Copy the data below exactly, but not the pictures it contains.

Machine-readable electronics designs:
- - -

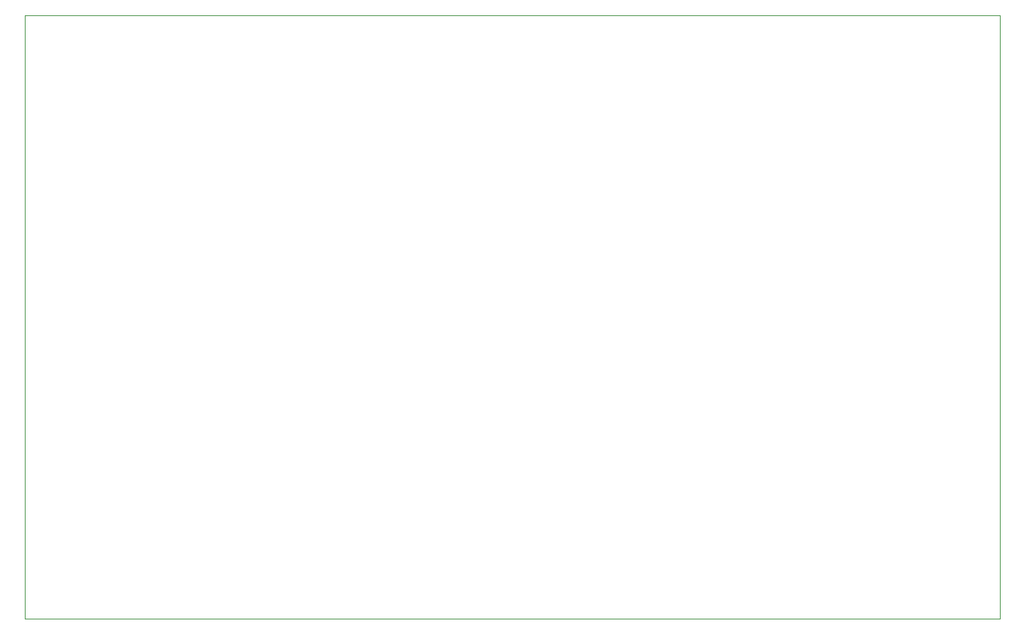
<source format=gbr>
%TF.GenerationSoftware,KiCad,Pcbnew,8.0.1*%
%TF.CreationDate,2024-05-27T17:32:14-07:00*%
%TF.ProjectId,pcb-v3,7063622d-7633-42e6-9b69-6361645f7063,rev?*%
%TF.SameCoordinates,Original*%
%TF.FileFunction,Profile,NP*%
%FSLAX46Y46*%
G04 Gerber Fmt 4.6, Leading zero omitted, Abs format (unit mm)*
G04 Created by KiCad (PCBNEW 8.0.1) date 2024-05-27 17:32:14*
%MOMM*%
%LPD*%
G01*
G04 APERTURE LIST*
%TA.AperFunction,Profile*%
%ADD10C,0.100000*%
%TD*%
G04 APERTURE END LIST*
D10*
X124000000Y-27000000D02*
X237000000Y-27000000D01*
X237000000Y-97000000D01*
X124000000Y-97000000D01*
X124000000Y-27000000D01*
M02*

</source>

- - -

[PROBLEM SOLUTION]
<source format=gbr>
%TF.GenerationSoftware,KiCad,Pcbnew,8.0.1*%
%TF.CreationDate,2024-05-27T17:32:14-07:00*%
%TF.ProjectId,pcb-v3,7063622d-7633-42e6-9b69-6361645f7063,rev?*%
%TF.SameCoordinates,Original*%
%TF.FileFunction,Profile,NP*%
%FSLAX46Y46*%
G04 Gerber Fmt 4.6, Leading zero omitted, Abs format (unit mm)*
G04 Created by KiCad (PCBNEW 8.0.1) date 2024-05-27 17:32:14*
%MOMM*%
%LPD*%
G01*
G04 APERTURE LIST*
%TA.AperFunction,Profile*%
%ADD10C,0.100000*%
%TD*%
G04 APERTURE END LIST*
D10*
X124000000Y-27000000D02*
X237000000Y-27000000D01*
X237000000Y-97000000D01*
X124000000Y-97000000D01*
X124000000Y-27000000D01*
M02*

</source>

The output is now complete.